Only the stretch of the listing below that runs from the line with "hfov_deg: 71.6" through the line with "f_number: 1.78" is to be printed, exactly and with both ends.
:::
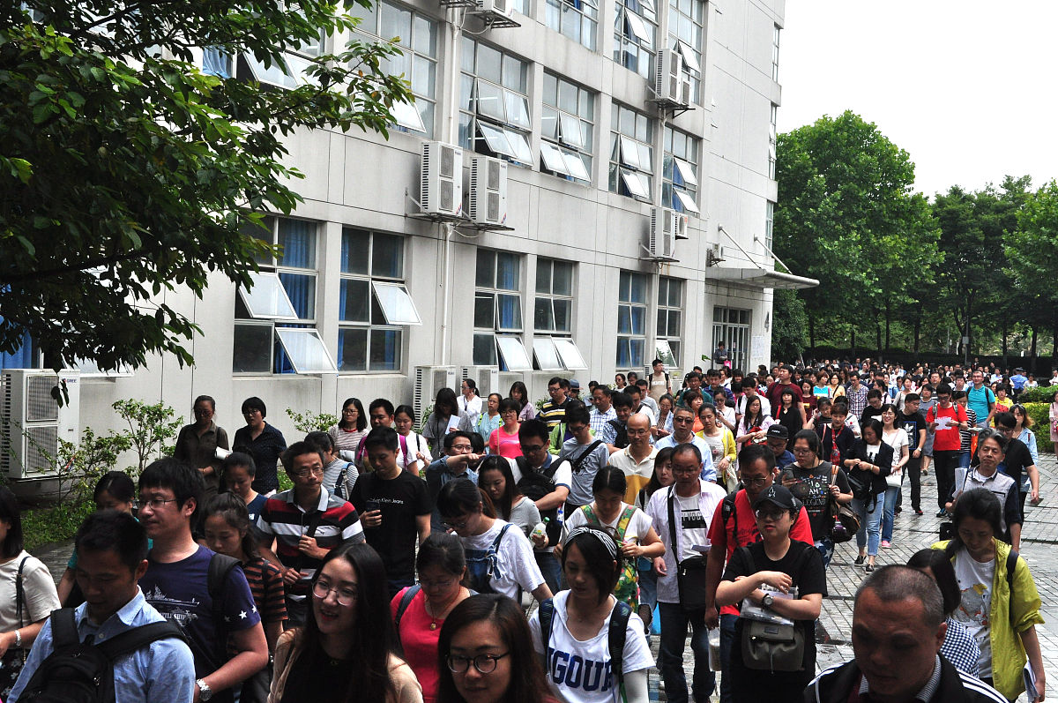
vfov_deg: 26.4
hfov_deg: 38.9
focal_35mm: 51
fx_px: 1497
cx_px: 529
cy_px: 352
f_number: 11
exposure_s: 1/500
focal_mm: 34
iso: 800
:::
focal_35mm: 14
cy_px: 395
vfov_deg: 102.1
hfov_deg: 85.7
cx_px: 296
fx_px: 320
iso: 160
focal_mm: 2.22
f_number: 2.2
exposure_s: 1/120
:::
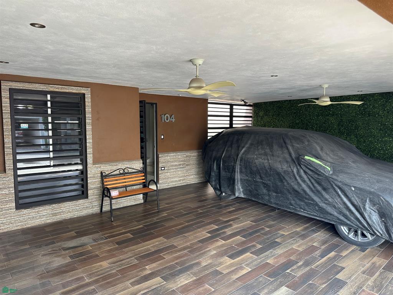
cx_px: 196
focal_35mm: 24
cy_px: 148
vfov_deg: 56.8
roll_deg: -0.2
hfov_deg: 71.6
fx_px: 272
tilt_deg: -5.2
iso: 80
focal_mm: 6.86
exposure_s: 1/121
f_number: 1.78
:::
Your solution:
hfov_deg: 71.6
fx_px: 272
tilt_deg: -5.2
iso: 80
focal_mm: 6.86
exposure_s: 1/121
f_number: 1.78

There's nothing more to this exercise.